_EXERCISE:_
Starting at the line that holds "M 515,553 L" and stopping at the line that holds "M 314,1421 L 336,1451 L 301,1478 L 279,1449 Z", restate the records below word for word, with both of those lines included.

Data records
######

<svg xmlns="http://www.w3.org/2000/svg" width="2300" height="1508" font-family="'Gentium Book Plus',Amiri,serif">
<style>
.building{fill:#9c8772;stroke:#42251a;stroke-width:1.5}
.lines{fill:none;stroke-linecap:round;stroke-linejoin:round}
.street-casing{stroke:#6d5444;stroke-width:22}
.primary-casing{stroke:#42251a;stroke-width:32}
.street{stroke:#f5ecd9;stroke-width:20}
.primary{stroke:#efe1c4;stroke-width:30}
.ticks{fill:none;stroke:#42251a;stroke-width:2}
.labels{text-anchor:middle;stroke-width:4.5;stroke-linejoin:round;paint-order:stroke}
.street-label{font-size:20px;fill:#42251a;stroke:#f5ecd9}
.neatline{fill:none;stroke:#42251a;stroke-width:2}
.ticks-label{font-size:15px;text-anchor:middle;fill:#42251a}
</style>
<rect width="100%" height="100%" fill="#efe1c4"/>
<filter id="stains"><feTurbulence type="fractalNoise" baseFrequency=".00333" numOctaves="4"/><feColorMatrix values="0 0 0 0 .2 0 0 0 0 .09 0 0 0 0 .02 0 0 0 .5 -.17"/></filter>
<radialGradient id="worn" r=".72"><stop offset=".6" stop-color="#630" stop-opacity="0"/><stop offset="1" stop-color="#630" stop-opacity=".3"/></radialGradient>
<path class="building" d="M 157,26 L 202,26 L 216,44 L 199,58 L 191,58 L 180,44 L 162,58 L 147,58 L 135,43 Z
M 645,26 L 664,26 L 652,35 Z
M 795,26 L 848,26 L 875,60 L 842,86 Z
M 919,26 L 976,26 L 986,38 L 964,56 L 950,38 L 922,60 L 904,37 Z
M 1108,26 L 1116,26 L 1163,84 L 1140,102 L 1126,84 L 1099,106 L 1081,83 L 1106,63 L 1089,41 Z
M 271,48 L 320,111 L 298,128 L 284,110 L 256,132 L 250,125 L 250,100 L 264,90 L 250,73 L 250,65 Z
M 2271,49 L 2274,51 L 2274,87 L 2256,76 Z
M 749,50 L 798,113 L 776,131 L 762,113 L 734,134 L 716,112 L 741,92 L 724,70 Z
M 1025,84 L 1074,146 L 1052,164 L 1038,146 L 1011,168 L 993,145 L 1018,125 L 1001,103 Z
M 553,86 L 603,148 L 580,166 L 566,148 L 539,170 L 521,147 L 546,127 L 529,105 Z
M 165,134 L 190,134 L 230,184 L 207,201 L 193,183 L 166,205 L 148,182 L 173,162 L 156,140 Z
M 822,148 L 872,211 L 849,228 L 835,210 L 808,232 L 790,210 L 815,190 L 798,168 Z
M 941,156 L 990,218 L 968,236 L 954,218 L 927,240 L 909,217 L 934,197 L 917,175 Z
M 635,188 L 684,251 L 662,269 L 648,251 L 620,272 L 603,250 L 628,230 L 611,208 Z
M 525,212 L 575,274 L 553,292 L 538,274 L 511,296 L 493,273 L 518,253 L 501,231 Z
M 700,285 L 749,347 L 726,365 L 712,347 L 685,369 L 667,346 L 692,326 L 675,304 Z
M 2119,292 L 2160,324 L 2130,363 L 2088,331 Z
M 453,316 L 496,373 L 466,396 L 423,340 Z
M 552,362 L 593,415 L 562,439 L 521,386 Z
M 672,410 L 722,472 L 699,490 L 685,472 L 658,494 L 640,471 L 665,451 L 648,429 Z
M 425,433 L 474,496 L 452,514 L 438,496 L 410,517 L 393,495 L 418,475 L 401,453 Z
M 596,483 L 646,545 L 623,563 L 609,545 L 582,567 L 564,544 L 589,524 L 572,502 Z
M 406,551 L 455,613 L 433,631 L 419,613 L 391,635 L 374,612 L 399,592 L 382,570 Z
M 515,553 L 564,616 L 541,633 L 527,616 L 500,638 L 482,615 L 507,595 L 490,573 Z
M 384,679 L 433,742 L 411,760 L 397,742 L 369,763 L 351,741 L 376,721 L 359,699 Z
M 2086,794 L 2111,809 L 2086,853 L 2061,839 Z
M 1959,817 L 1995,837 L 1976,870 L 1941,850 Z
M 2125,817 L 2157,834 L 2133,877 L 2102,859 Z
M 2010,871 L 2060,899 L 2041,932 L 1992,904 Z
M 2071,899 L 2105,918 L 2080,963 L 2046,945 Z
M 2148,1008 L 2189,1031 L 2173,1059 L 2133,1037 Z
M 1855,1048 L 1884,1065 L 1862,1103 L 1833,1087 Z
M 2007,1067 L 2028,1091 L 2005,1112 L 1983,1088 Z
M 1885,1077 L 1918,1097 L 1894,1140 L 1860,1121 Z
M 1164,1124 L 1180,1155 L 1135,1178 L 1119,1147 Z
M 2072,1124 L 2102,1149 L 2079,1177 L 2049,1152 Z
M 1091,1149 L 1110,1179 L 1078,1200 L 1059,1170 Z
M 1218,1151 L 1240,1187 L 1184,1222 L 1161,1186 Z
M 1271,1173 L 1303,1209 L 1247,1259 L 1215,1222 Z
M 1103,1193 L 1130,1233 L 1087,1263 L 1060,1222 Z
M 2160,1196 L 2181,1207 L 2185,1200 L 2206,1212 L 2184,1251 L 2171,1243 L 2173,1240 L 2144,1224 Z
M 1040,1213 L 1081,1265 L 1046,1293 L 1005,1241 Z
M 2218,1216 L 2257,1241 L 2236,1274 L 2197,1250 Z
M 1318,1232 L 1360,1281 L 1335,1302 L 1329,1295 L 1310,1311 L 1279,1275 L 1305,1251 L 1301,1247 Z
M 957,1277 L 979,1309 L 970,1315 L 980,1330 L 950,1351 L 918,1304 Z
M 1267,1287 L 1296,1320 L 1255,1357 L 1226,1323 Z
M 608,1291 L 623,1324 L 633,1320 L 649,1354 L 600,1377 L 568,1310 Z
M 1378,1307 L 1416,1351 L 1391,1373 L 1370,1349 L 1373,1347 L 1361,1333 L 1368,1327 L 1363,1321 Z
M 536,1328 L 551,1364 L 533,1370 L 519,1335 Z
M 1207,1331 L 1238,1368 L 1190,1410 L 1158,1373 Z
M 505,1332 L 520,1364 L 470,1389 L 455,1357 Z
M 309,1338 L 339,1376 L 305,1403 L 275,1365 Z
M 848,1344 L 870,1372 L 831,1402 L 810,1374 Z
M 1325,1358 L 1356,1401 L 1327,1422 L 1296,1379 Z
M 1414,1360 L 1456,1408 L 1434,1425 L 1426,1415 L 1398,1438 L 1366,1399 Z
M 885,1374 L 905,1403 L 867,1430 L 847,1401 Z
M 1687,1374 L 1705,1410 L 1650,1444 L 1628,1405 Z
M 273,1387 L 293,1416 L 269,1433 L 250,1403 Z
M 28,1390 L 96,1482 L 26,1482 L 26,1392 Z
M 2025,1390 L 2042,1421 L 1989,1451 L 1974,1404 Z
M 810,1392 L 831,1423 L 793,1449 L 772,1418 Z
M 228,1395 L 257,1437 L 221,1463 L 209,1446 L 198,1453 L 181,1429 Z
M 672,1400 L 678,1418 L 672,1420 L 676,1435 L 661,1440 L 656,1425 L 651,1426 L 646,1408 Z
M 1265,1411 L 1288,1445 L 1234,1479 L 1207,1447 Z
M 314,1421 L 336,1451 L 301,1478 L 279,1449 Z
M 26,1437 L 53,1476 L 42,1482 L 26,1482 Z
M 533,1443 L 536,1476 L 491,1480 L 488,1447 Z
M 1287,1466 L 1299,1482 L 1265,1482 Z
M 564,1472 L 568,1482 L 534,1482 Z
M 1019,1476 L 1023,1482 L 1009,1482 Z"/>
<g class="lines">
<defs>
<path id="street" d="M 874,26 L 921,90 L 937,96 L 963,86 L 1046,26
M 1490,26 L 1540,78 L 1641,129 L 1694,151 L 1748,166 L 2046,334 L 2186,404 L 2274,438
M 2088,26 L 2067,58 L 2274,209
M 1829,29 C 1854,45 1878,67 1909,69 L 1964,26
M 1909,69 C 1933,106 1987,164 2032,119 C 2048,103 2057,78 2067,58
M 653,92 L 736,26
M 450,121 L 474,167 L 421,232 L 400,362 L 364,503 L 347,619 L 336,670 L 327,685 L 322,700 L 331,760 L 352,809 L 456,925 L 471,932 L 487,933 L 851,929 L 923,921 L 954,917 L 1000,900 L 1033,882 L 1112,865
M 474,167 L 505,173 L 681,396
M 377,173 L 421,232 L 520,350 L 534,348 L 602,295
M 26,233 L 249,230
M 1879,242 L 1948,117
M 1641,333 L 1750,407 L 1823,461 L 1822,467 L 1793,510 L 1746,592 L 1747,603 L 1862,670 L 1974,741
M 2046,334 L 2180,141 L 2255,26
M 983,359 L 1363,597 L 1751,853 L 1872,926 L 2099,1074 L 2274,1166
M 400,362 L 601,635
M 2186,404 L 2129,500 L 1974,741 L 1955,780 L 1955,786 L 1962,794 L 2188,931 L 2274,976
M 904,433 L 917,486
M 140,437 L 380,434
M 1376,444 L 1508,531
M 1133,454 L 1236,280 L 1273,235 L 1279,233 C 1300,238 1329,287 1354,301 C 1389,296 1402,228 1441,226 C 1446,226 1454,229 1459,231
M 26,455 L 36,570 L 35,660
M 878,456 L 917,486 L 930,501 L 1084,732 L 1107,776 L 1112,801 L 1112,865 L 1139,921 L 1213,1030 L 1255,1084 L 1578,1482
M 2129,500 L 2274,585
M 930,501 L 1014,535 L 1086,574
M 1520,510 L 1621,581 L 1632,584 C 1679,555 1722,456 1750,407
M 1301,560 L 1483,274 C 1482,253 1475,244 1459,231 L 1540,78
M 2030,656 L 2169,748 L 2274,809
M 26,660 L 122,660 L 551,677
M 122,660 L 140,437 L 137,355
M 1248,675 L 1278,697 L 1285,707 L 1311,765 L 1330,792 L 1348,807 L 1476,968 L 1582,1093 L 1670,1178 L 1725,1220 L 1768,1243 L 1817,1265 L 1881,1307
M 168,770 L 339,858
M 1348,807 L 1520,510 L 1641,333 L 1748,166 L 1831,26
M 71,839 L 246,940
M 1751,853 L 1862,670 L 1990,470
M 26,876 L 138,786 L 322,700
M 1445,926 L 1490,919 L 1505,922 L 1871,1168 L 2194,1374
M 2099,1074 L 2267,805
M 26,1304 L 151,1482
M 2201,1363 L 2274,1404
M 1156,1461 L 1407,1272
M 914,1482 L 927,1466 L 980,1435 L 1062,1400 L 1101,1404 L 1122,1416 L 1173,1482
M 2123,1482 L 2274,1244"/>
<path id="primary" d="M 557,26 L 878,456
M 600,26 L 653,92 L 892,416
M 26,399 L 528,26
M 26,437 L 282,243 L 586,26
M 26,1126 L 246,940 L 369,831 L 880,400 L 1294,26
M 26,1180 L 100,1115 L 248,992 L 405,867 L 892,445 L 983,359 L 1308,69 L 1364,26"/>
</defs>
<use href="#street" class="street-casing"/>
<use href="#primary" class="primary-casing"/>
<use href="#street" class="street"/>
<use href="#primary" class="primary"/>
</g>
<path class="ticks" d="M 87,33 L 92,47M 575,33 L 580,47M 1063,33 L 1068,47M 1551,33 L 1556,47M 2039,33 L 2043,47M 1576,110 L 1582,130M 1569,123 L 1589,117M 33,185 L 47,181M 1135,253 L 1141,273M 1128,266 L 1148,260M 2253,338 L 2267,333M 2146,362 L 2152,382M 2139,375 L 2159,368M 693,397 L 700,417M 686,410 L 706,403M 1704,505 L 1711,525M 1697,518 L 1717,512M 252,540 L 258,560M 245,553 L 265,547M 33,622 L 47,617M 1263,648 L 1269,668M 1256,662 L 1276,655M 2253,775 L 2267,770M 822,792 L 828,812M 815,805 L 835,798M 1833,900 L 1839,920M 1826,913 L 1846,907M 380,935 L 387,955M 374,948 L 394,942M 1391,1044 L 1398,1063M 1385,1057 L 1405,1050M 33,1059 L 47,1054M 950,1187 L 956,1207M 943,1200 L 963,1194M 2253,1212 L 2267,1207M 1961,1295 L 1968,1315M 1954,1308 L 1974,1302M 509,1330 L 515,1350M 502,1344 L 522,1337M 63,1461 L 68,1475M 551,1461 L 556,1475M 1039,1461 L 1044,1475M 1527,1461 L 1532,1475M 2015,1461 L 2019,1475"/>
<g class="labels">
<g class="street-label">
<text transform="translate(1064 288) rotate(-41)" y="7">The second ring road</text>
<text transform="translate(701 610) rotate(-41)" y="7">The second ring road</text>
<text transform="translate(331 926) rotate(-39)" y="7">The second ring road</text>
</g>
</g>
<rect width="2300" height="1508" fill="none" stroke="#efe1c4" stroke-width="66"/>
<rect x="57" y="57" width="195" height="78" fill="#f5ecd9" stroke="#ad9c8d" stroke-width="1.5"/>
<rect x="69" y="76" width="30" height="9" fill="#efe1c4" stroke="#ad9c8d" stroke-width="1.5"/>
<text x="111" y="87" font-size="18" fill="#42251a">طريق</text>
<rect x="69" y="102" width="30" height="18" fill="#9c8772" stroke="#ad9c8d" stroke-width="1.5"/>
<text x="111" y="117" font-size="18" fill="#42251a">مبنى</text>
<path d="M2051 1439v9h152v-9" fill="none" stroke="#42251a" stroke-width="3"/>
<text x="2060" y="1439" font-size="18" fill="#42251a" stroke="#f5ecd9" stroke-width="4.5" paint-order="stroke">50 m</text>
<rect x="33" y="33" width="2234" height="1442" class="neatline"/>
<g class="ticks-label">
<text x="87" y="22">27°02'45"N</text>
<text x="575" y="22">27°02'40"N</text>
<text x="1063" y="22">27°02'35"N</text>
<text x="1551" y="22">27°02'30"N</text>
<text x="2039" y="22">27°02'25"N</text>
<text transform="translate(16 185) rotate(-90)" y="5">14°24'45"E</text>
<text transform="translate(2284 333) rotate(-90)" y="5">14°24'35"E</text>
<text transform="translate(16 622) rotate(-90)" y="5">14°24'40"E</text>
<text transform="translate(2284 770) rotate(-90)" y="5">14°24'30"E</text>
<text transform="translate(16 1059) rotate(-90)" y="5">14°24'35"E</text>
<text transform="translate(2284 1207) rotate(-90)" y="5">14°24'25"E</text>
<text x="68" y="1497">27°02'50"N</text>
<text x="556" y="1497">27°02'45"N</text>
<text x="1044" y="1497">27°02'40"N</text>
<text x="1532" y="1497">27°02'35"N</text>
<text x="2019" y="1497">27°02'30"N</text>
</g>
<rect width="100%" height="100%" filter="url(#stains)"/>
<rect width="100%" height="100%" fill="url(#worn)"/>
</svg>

######

_WRITTEN REPLY:_
M 515,553 L 564,616 L 541,633 L 527,616 L 500,638 L 482,615 L 507,595 L 490,573 Z
M 384,679 L 433,742 L 411,760 L 397,742 L 369,763 L 351,741 L 376,721 L 359,699 Z
M 2086,794 L 2111,809 L 2086,853 L 2061,839 Z
M 1959,817 L 1995,837 L 1976,870 L 1941,850 Z
M 2125,817 L 2157,834 L 2133,877 L 2102,859 Z
M 2010,871 L 2060,899 L 2041,932 L 1992,904 Z
M 2071,899 L 2105,918 L 2080,963 L 2046,945 Z
M 2148,1008 L 2189,1031 L 2173,1059 L 2133,1037 Z
M 1855,1048 L 1884,1065 L 1862,1103 L 1833,1087 Z
M 2007,1067 L 2028,1091 L 2005,1112 L 1983,1088 Z
M 1885,1077 L 1918,1097 L 1894,1140 L 1860,1121 Z
M 1164,1124 L 1180,1155 L 1135,1178 L 1119,1147 Z
M 2072,1124 L 2102,1149 L 2079,1177 L 2049,1152 Z
M 1091,1149 L 1110,1179 L 1078,1200 L 1059,1170 Z
M 1218,1151 L 1240,1187 L 1184,1222 L 1161,1186 Z
M 1271,1173 L 1303,1209 L 1247,1259 L 1215,1222 Z
M 1103,1193 L 1130,1233 L 1087,1263 L 1060,1222 Z
M 2160,1196 L 2181,1207 L 2185,1200 L 2206,1212 L 2184,1251 L 2171,1243 L 2173,1240 L 2144,1224 Z
M 1040,1213 L 1081,1265 L 1046,1293 L 1005,1241 Z
M 2218,1216 L 2257,1241 L 2236,1274 L 2197,1250 Z
M 1318,1232 L 1360,1281 L 1335,1302 L 1329,1295 L 1310,1311 L 1279,1275 L 1305,1251 L 1301,1247 Z
M 957,1277 L 979,1309 L 970,1315 L 980,1330 L 950,1351 L 918,1304 Z
M 1267,1287 L 1296,1320 L 1255,1357 L 1226,1323 Z
M 608,1291 L 623,1324 L 633,1320 L 649,1354 L 600,1377 L 568,1310 Z
M 1378,1307 L 1416,1351 L 1391,1373 L 1370,1349 L 1373,1347 L 1361,1333 L 1368,1327 L 1363,1321 Z
M 536,1328 L 551,1364 L 533,1370 L 519,1335 Z
M 1207,1331 L 1238,1368 L 1190,1410 L 1158,1373 Z
M 505,1332 L 520,1364 L 470,1389 L 455,1357 Z
M 309,1338 L 339,1376 L 305,1403 L 275,1365 Z
M 848,1344 L 870,1372 L 831,1402 L 810,1374 Z
M 1325,1358 L 1356,1401 L 1327,1422 L 1296,1379 Z
M 1414,1360 L 1456,1408 L 1434,1425 L 1426,1415 L 1398,1438 L 1366,1399 Z
M 885,1374 L 905,1403 L 867,1430 L 847,1401 Z
M 1687,1374 L 1705,1410 L 1650,1444 L 1628,1405 Z
M 273,1387 L 293,1416 L 269,1433 L 250,1403 Z
M 28,1390 L 96,1482 L 26,1482 L 26,1392 Z
M 2025,1390 L 2042,1421 L 1989,1451 L 1974,1404 Z
M 810,1392 L 831,1423 L 793,1449 L 772,1418 Z
M 228,1395 L 257,1437 L 221,1463 L 209,1446 L 198,1453 L 181,1429 Z
M 672,1400 L 678,1418 L 672,1420 L 676,1435 L 661,1440 L 656,1425 L 651,1426 L 646,1408 Z
M 1265,1411 L 1288,1445 L 1234,1479 L 1207,1447 Z
M 314,1421 L 336,1451 L 301,1478 L 279,1449 Z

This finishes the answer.